Кому не доводилось замечать, что даже самые мерзкие люди по-своему самолюбивы; чудовища не лишены чувствительности. При слове «бандит» жена Тенардье соскочила с постели, а сам он с такой силой схватил стул, словно намеревался изломать его в щепки. «Эй ты, не суйся!» – крикнул он жене и, повернувшись к г-ну Белому, разразился следующей тирадой:
– Бандит! Да, я знаю, что вы, господа богачи, так нас именуете. Ничего не скажешь, правильно! Если я разорился, скрываюсь, сижу без куска хлеба, без гроша, – значит, бандит! Вот уже три дня, как у меня во рту крошки не было. Конечно, я бандит! Зато у всех вас ноги в тепле, на вас сапожки от Сакосского, рединготы, подбитые ватой, как на архиепископах; вы квартируете в бельэтажах, в домах с привратниками, кушаете трюфели, лакомитесь спаржей в январе, когда ей цена сорок франков пучок, да зеленым горошком, обжираетесь, а ежели захотите узнать, холодно ли на улице, справляетесь в газете, что показывает термометр инженера Шевалье. Ну, а наш брат – сам себе термометр! Нам нет надобности бегать на набережную к Часовой башне смотреть, сколько градусов мороза; мы чувствуем, как кровь стынет в жилах, как леденеет сердце, и говорим: «Нет бога». И вы изволите посещать наши трущобы, именно трущобы, и обзывать нас бандитами! Но мы вас съедим, проглотим, голубчиков! Так знайте же, господин мильонщик, я был человеком с положением, имел патент, был избирателем, я буржуа! А вот вы – еще неизвестно, кто вы такой!
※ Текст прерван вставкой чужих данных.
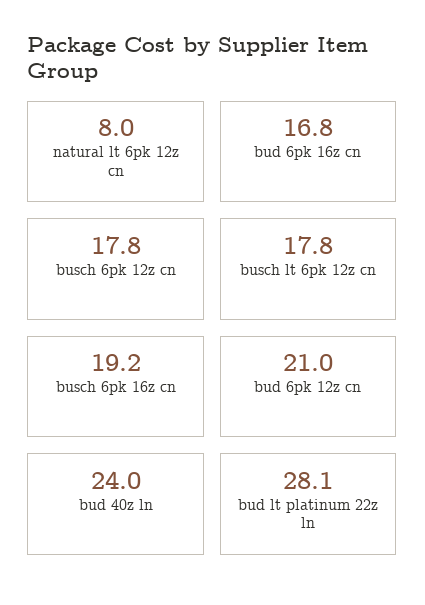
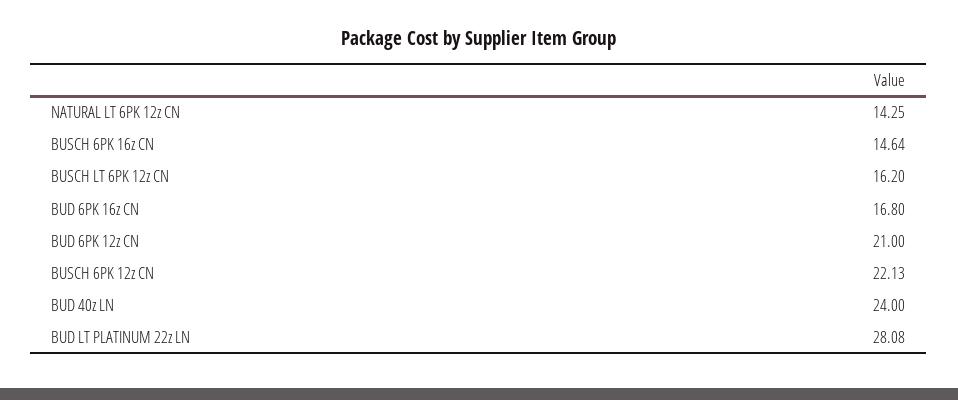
natural lt 6pk 12z cn: 8 -> 14.25
busch 6pk 12z cn: 17.8 -> 22.13
busch lt 6pk 12z cn: 17.8 -> 16.2
busch 6pk 16z cn: 19.2 -> 14.64

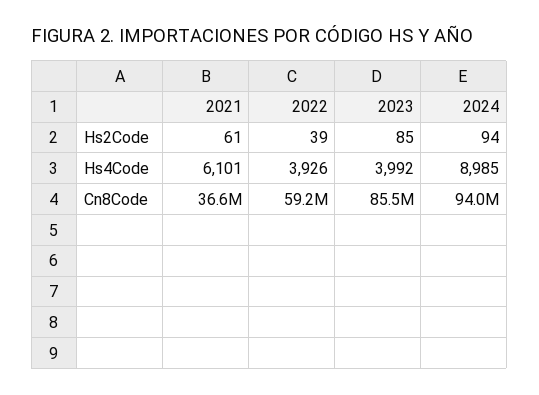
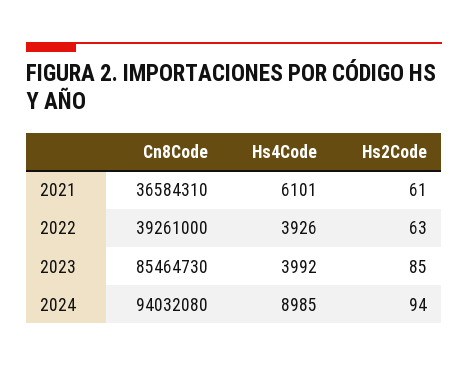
2022, Hs2Code: 39 -> 63
2022, Cn8Code: 59200000 -> 39261000

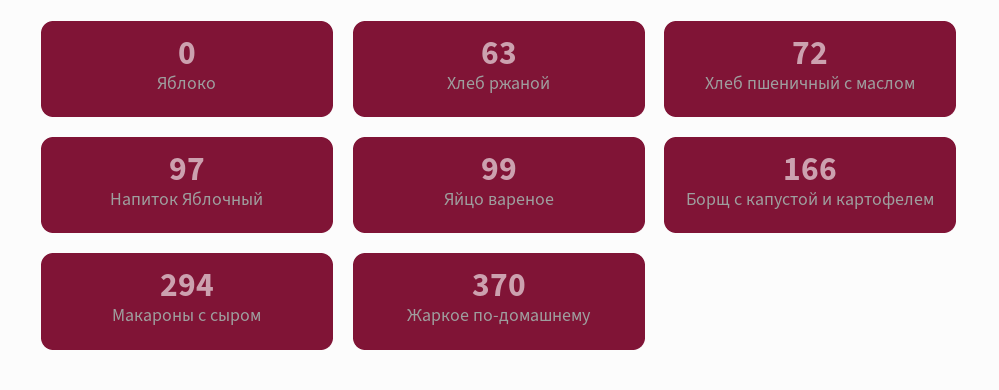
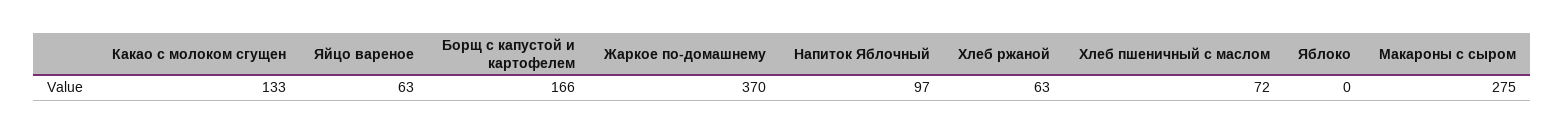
Яйцо вареное: 99 -> 63
Макароны с сыром: 294 -> 275
Какао с молоком сгущен: none -> 133

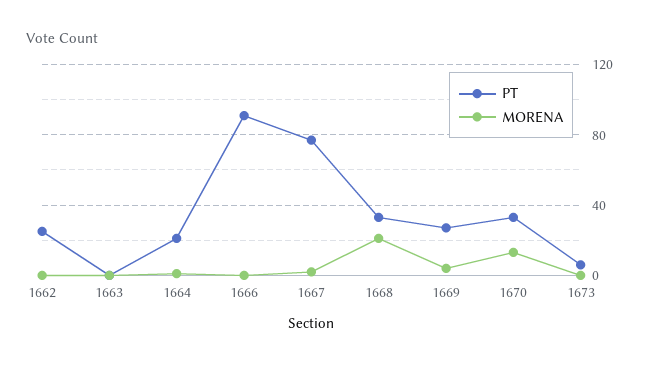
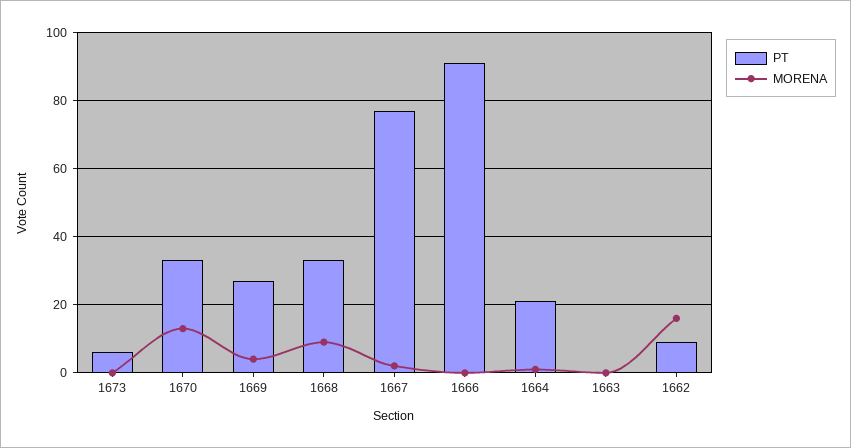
PT, 1662: 25 -> 10
MORENA, 1662: 0 -> 15
MORENA, 1668: 20 -> 10

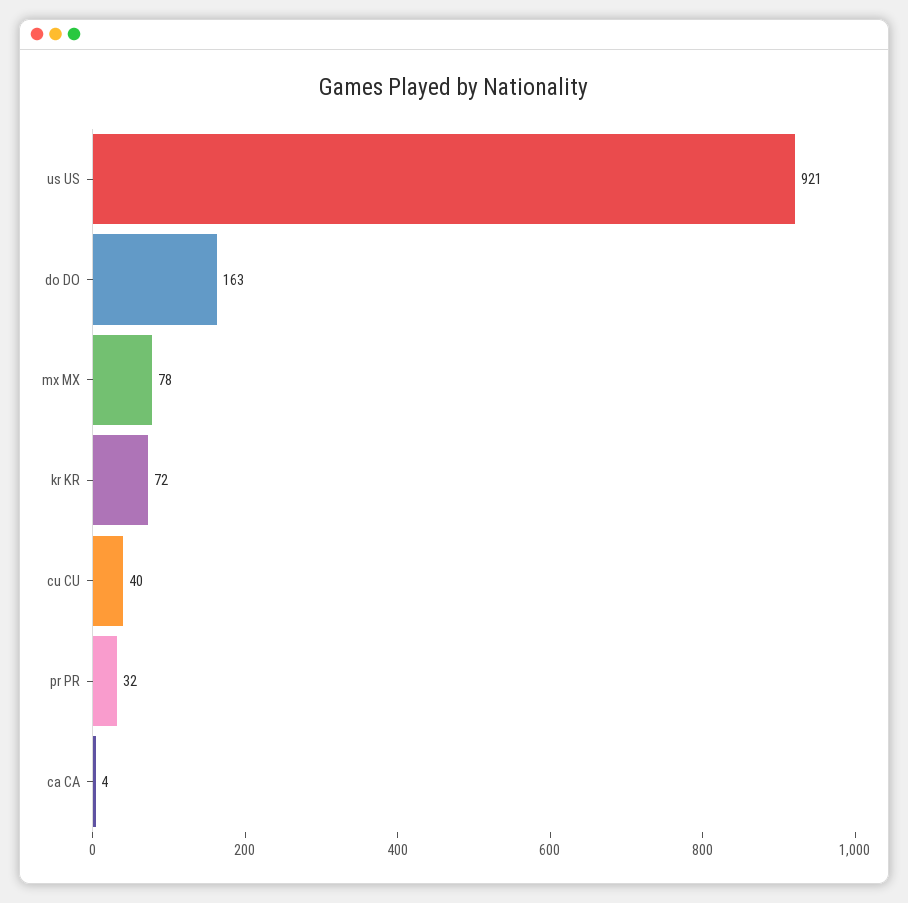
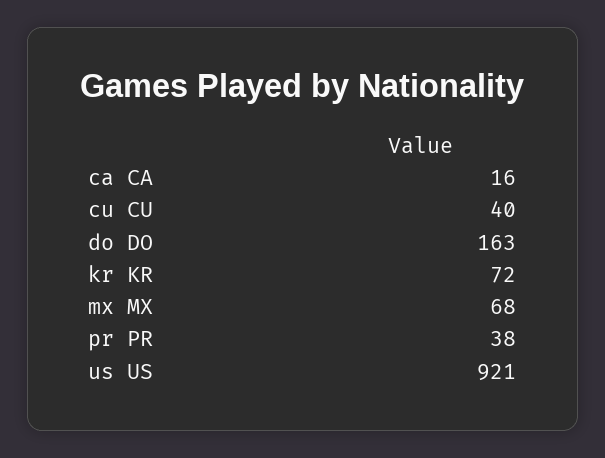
mx MX: 78 -> 68
pr PR: 32 -> 38
ca CA: 4 -> 16

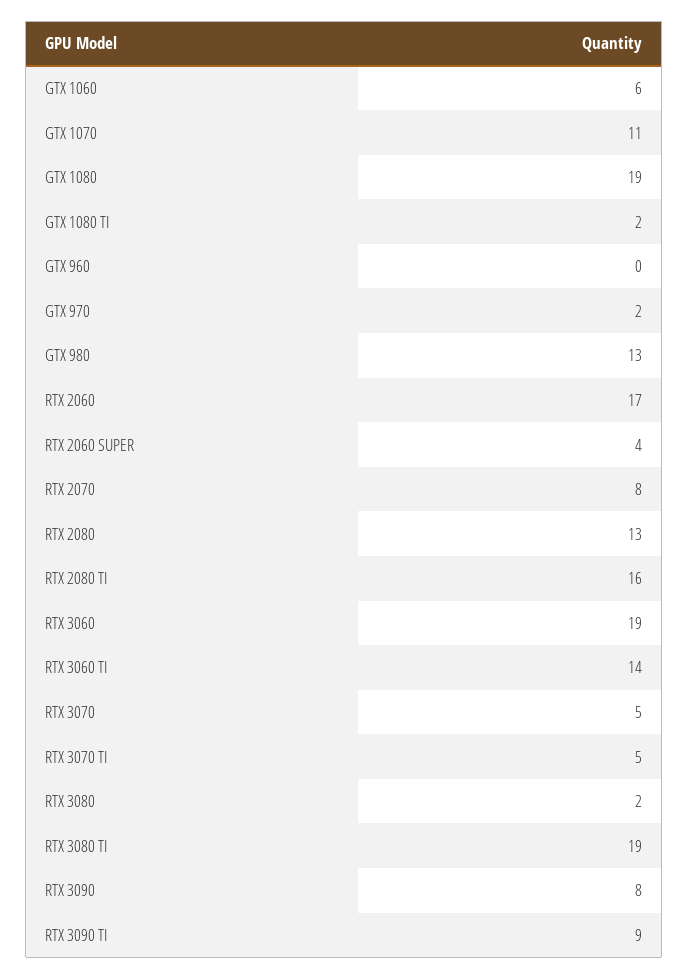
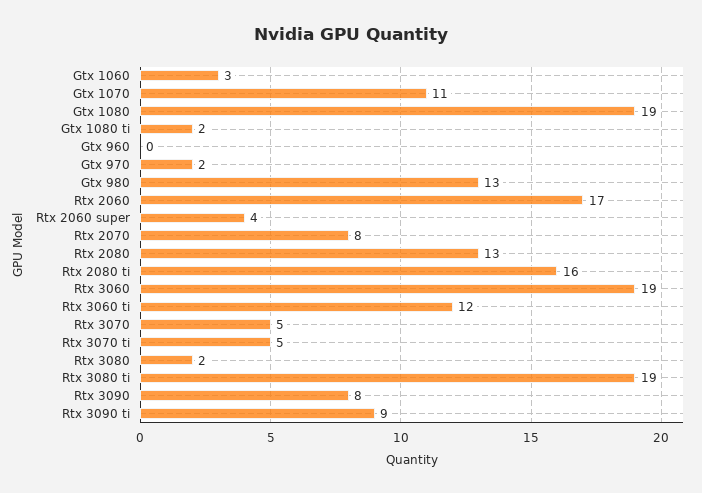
GTX 1060: 6 -> 3
RTX 3060 TI: 14 -> 12

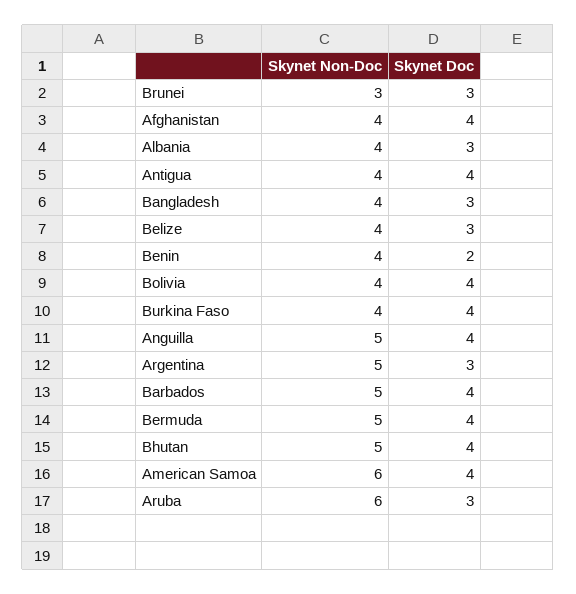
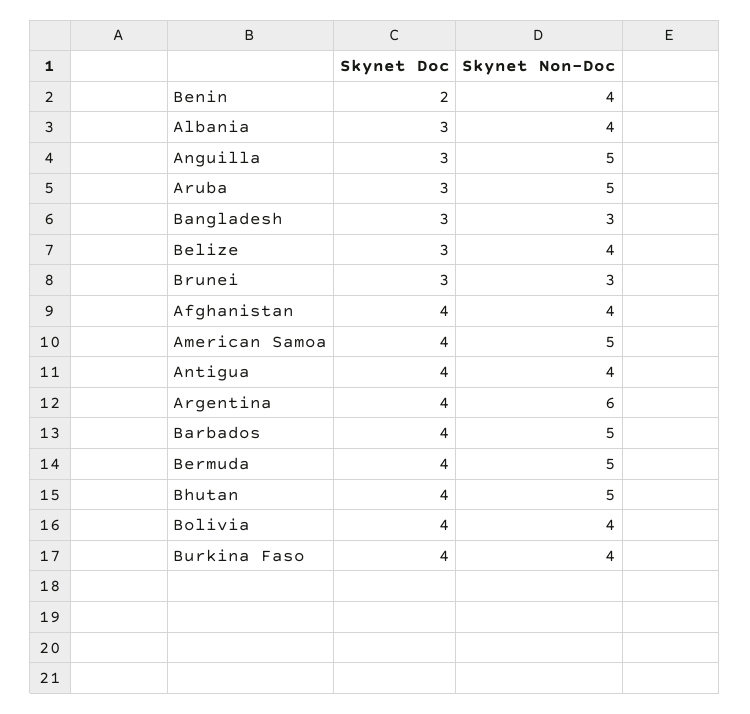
Skynet Non-Doc, Bangladesh: 4 -> 3
Skynet Doc, Anguilla: 4 -> 3
Skynet Non-Doc, Argentina: 5 -> 6
Skynet Doc, Argentina: 3 -> 4
Skynet Non-Doc, American Samoa: 6 -> 5
Skynet Non-Doc, Aruba: 6 -> 5

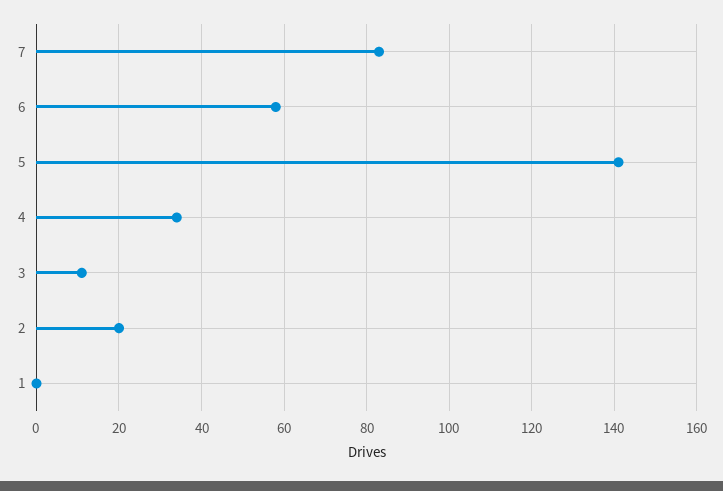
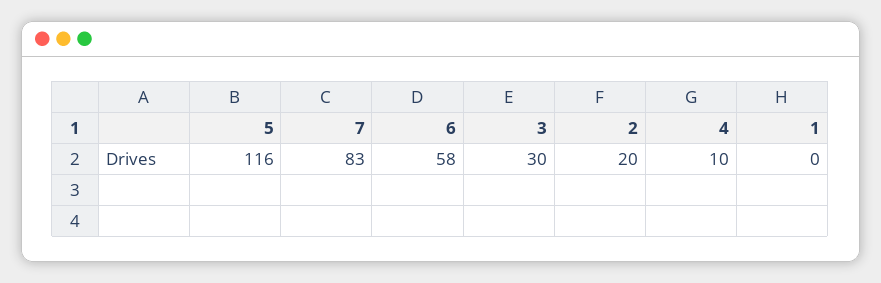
5: 140 -> 116
4: 35 -> 10
3: 10 -> 30

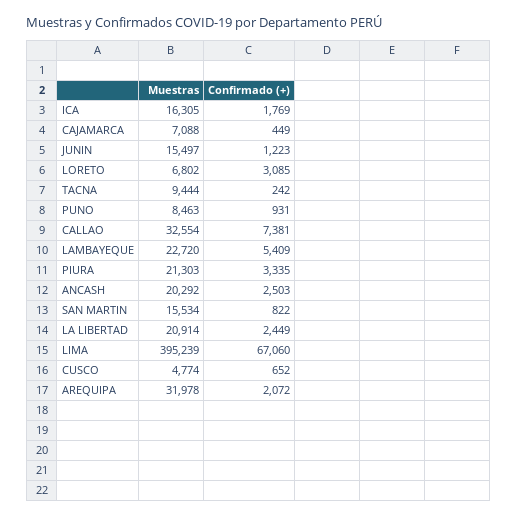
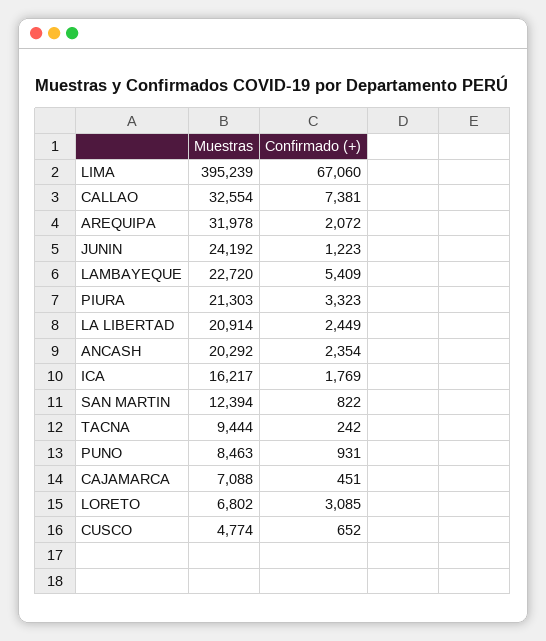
Muestras, ICA: 16305 -> 16217
Confirmado (+), CAJAMARCA: 449 -> 451
Muestras, JUNIN: 15497 -> 24192
Confirmado (+), PIURA: 3335 -> 3323
Confirmado (+), ANCASH: 2503 -> 2354
Muestras, SAN MARTIN: 15534 -> 12394

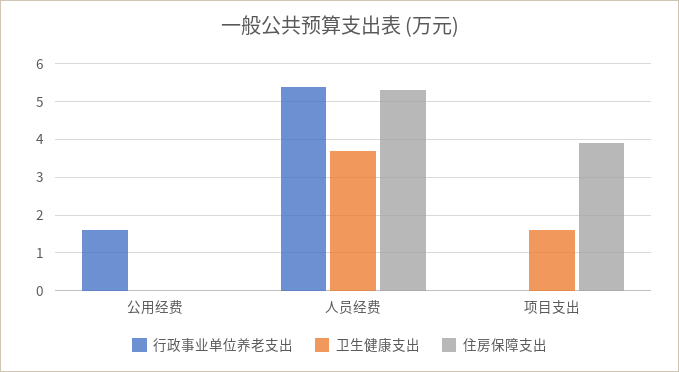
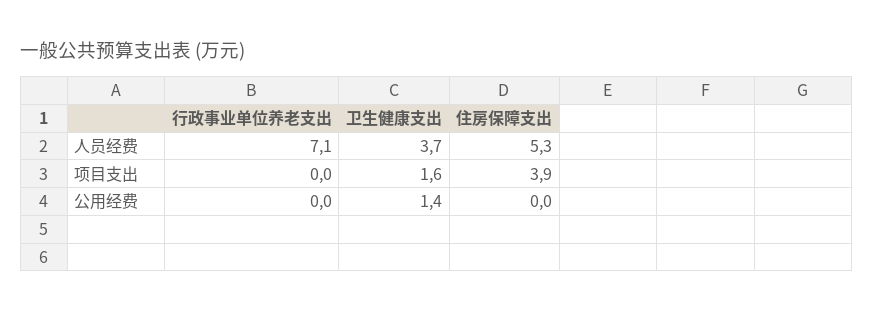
行政事业单位养老支出, 公用经费: 1.5 -> 0
卫生健康支出, 公用经费: 0 -> 1.4
行政事业单位养老支出, 人员经费: 5.5 -> 7.1

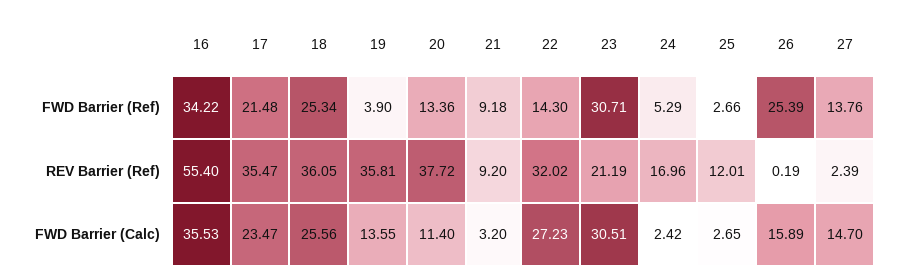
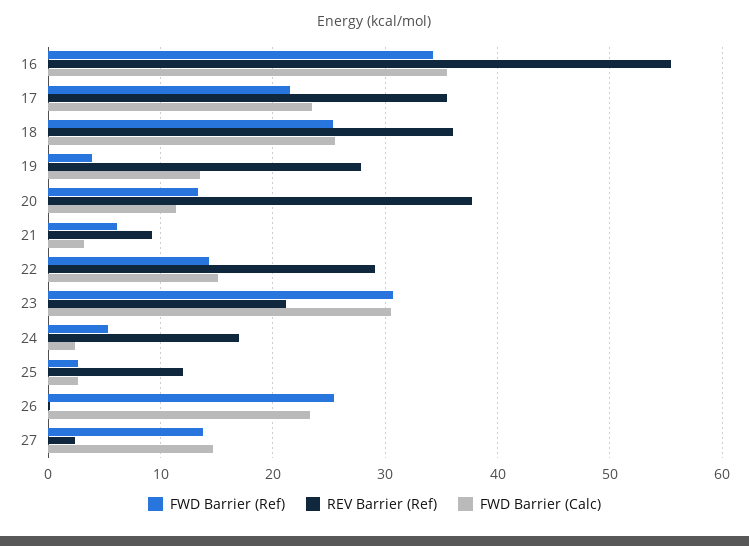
FWD Barrier (Ref), 21: 9.18 -> 6
REV Barrier (Ref), 19: 35.81 -> 28
REV Barrier (Ref), 22: 32.02 -> 29
FWD Barrier (Calc), 22: 27.23 -> 15
FWD Barrier (Calc), 26: 15.89 -> 23

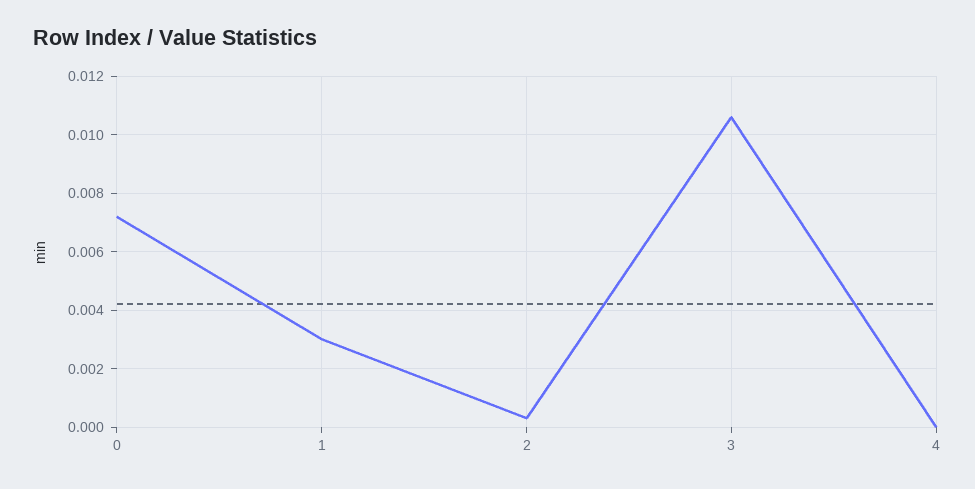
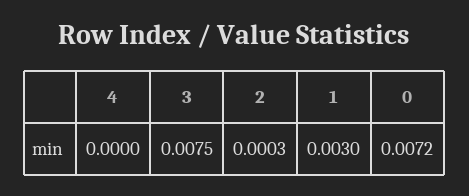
3: 0.0105 -> 0.0075

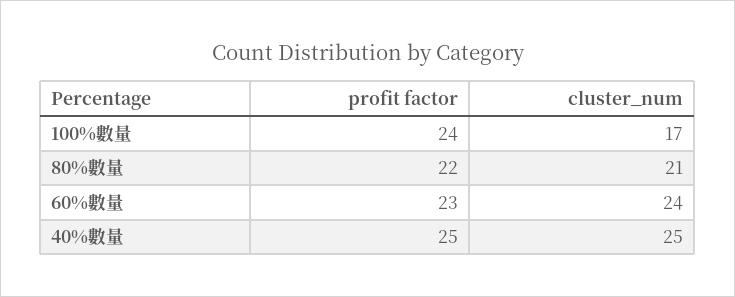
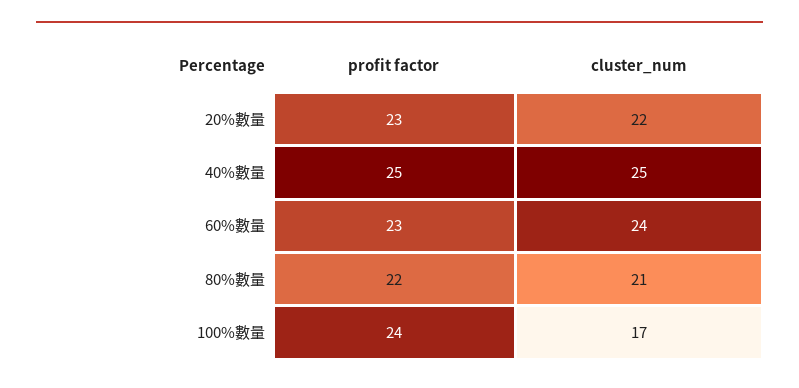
profit factor, 20%數量: none -> 23
cluster_num, 20%數量: none -> 22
Тут Тенардье подошел к людям, стоящим у двери, и, дрожа от гнева, добавил:
– Подумать только! Он осмелился разговаривать со мной так, точно перед ним какой-нибудь сапожник!
Затем, адресуясь к г-ну Белому, с еще большим бешенством продолжал:
– И запомните также, господин филантроп, что я не какая-нибудь подозрительная личность, не какой-нибудь безродный человек. Я не шляюсь по домам и не увожу детей! Я старый французский солдат, меня должны были представить к ордену! Я дрался при Ватерлоо, да, да! Я спас в этом сражении генерала, какого-то, сам уж не помню какого, графа. Он назвал мне свою фамилию, но голос у него чертовски ослабел, и я ее не расслышал. Я разобрал только мерси. Но мне важнее было его имя, чем его мерси. Оно помогло бы мне разыскать его. А знаете, кого изображает вот эта картина, написанная Давидом в Брюсселе? Меня. Давид пожелал увековечить сей воинский подвиг. Взвалив на спину генерала, я уношу его под картечью. Вот как обстояло дело. Он же ровно ничего никогда для меня не сделал, этот самый генерал, он был не лучше других! И все-таки я спас ему жизнь с риском для собственной жизни, у меня полны карманы всяких бумажек, которые подтверждают это. Я солдат Ватерлоо, тысяча чертей! А теперь, раз уж я сделал вам милость и рассказал всю эту историю, давайте кончать. Мне нужны деньги, много денег, уйма денег! А не дадите, погублю, провались я на этом месте!
Мариус уже несколько справился со своим волнением и слышал слова Тенардье. Последние основания для сомнений исчезли. Перед ним был тот самый Тенардье, о котором упоминалось в завещании. Мариус задрожал, услыхав упрек в неблагодарности, брошенный по адресу отца, ведь он едва не оправдал этот упрек, и столь роковым образом. Это повергло его в еще большую тревогу. Впрочем, во всех речах Тенардье, в его тоне, жестах, во взгляде, метавшем пламя при каждом слове, в этих вспышках распоясавшейся подлой натуры, в этой смеси бахвальства и унижения, гордости и низости, злобы и тупости, в этом хаосе подлинных обид и наигранных чувств, в этой наглости злодея, который сладострастно упивался совершаемым насилием, в этой бесстыдной наготе уродливой души, в этом взрыве человеческих страданий и ненависти, слитых воедино, – во всем этом было нечто столь же отвратительное, как само зло, и столь же мучительное, как сама правда.